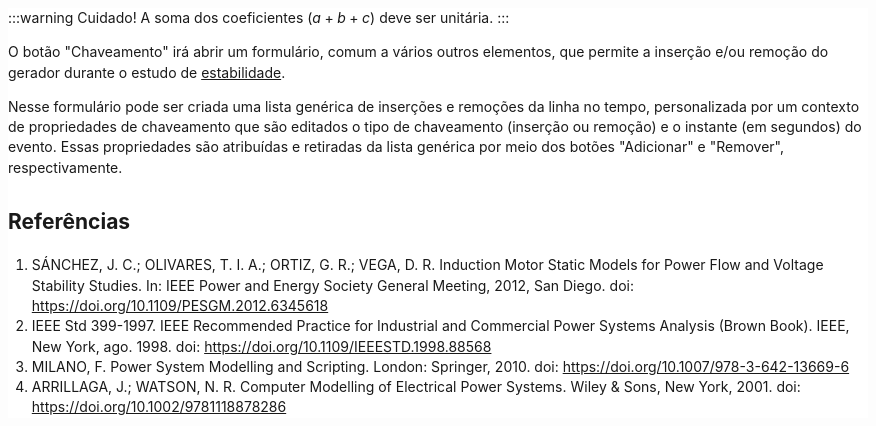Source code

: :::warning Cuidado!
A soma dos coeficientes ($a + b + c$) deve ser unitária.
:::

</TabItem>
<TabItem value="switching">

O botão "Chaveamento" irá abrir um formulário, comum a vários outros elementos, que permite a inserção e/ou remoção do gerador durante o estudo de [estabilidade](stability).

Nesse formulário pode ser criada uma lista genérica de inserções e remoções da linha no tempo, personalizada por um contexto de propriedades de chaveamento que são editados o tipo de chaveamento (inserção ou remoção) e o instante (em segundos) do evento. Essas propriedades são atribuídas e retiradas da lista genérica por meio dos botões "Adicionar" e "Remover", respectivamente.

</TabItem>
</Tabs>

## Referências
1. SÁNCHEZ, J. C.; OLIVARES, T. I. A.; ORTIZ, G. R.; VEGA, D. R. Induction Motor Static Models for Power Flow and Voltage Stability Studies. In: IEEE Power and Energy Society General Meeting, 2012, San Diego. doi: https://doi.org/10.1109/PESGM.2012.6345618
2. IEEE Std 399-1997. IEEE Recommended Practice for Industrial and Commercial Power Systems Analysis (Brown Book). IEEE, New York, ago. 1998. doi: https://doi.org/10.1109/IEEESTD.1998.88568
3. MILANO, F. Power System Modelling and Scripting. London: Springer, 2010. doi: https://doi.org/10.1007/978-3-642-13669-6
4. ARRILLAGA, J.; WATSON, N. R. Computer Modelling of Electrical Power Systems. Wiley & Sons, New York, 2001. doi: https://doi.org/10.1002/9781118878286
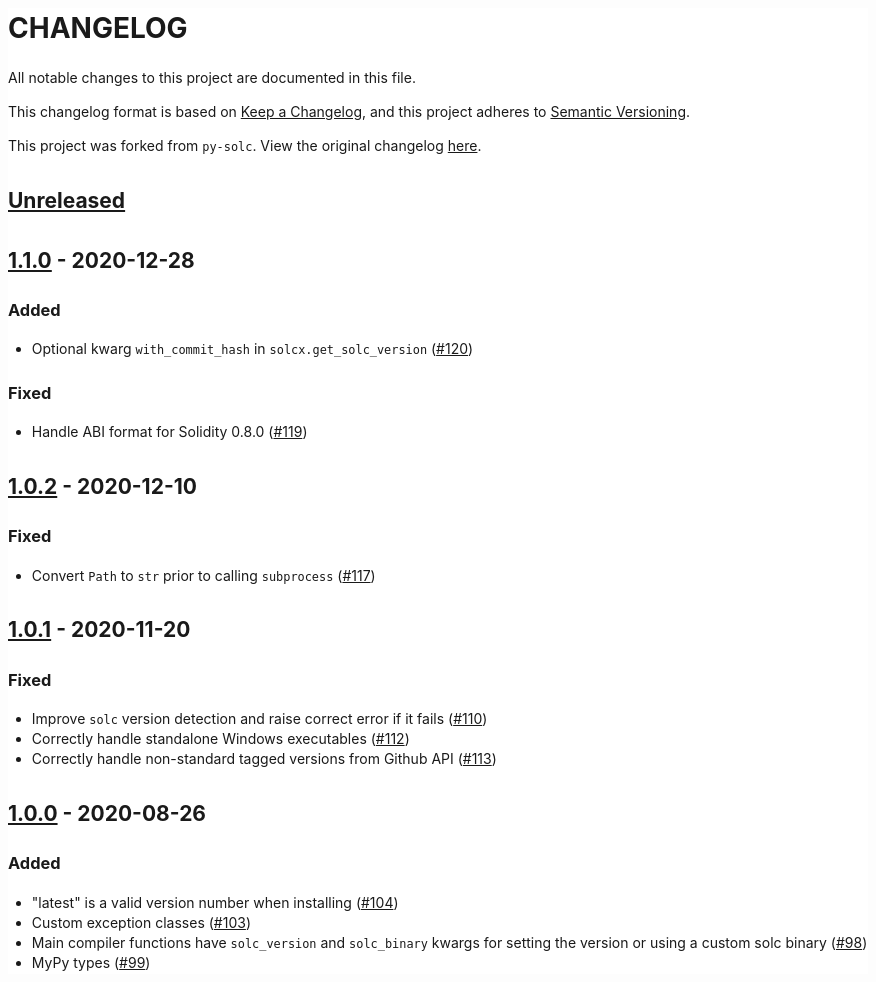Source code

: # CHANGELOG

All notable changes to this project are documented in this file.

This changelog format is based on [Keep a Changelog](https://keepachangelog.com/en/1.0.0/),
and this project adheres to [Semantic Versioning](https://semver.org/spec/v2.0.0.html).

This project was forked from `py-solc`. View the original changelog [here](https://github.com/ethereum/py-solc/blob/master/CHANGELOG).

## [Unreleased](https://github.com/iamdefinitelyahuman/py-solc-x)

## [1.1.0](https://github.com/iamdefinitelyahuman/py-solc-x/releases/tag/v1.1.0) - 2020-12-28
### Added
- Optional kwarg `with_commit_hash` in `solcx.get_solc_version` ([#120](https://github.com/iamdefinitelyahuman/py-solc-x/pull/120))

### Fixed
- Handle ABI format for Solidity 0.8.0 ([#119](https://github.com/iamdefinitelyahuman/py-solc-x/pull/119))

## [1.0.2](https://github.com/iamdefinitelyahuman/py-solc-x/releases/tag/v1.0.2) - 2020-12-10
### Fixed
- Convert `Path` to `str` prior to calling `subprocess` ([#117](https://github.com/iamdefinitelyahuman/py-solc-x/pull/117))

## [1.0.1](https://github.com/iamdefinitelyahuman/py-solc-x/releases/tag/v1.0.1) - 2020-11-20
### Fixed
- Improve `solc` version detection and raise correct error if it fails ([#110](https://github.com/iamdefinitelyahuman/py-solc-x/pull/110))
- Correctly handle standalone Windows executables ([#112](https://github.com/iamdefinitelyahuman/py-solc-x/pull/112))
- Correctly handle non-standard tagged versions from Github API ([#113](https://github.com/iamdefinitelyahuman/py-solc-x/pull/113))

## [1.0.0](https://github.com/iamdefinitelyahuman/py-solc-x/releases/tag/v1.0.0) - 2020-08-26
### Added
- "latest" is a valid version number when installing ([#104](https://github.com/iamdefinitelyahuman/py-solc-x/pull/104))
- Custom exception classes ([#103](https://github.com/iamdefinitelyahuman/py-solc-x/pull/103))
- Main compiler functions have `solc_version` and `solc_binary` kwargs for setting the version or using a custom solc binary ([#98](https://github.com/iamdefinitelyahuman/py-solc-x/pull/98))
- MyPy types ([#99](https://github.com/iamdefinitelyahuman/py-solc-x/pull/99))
##############################
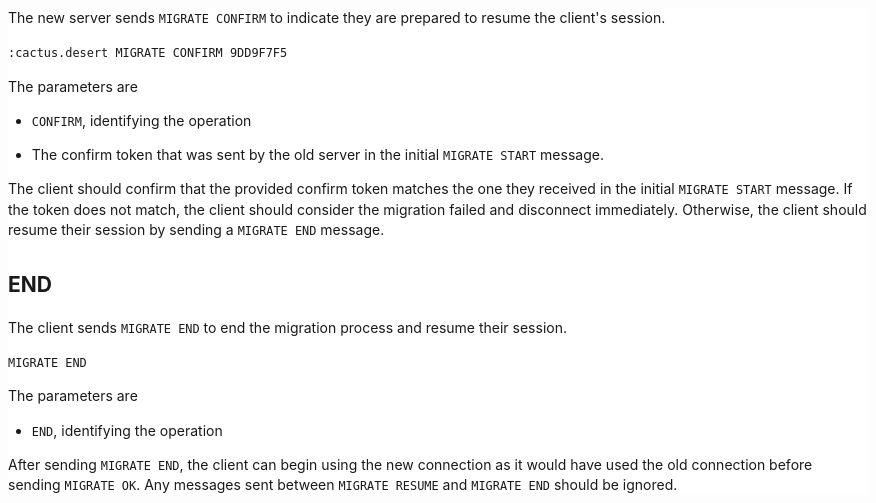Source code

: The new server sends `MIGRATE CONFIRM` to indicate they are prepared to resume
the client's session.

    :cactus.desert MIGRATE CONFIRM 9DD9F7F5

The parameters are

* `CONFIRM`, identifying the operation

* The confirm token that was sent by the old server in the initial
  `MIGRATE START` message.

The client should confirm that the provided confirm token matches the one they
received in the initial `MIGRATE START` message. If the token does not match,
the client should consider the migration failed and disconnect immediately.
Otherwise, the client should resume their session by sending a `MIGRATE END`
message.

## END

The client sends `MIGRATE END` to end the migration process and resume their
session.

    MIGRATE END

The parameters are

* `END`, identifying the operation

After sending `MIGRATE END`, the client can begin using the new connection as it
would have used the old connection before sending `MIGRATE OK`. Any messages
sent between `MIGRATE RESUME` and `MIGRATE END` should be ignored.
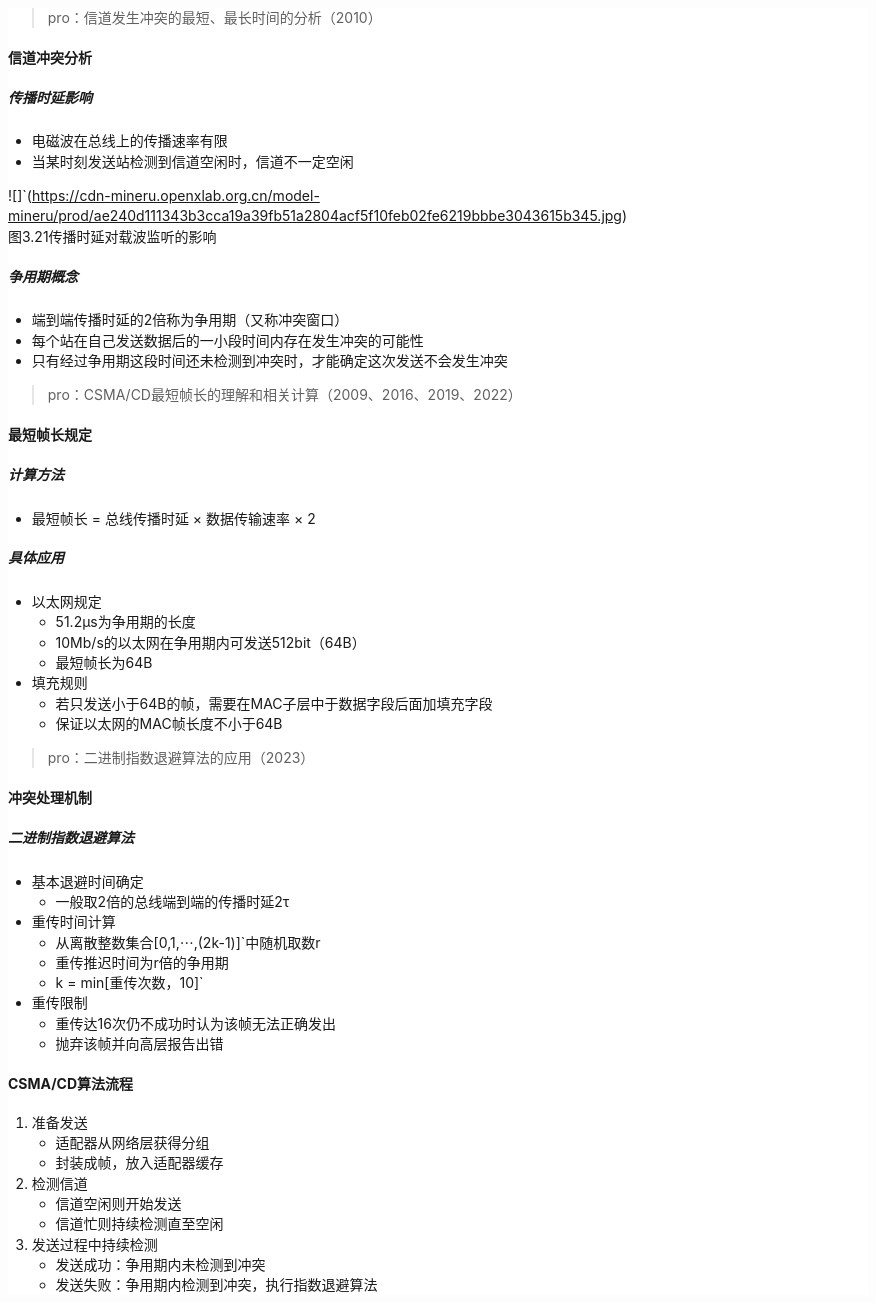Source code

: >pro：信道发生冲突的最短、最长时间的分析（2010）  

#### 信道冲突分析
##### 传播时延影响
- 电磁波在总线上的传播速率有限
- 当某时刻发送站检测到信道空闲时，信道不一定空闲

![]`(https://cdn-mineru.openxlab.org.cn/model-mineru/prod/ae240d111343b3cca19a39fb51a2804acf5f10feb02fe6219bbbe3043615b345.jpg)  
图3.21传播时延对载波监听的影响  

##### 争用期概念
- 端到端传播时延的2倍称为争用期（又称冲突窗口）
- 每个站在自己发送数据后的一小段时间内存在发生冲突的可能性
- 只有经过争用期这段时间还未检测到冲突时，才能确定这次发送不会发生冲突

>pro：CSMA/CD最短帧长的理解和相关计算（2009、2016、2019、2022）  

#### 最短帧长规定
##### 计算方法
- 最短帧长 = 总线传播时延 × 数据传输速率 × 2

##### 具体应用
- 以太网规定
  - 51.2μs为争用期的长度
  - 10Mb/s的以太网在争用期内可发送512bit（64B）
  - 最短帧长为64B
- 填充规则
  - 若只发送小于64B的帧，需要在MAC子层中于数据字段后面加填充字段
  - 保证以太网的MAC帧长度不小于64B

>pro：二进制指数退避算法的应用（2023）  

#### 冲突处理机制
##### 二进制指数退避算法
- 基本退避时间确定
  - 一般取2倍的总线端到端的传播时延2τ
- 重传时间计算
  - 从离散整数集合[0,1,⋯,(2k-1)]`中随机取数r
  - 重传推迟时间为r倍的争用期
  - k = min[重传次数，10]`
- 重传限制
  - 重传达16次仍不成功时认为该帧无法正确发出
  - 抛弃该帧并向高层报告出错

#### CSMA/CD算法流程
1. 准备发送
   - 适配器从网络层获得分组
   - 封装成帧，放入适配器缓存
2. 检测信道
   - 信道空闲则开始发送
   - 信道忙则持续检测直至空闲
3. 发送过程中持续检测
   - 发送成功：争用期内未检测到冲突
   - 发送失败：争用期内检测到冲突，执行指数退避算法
##############################
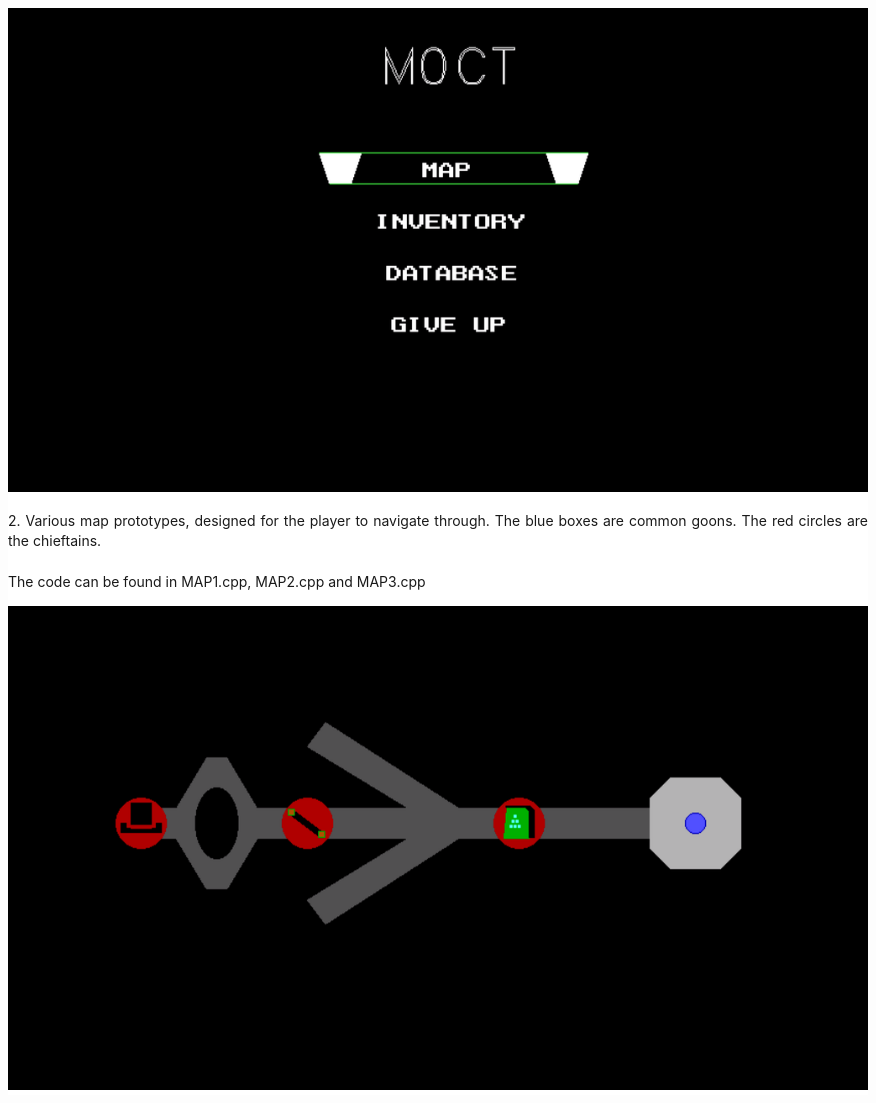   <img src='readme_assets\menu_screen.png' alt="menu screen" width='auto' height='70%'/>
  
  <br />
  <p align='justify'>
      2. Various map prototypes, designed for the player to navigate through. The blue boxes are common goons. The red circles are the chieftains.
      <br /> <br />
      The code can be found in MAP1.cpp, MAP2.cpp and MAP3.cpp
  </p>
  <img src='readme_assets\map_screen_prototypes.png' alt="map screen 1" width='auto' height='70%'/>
##############################
#### EXERCISE AIM
Write out the lines from the line containing "The client should confirm" up to and including the line containing "the client should consider", keeping every character as it appears.

#### EXPECTED OUTPUT
The client should confirm that the provided confirm token matches the one they
received in the initial `MIGRATE START` message. If the token does not match,
the client should consider the migration failed and disconnect immediately.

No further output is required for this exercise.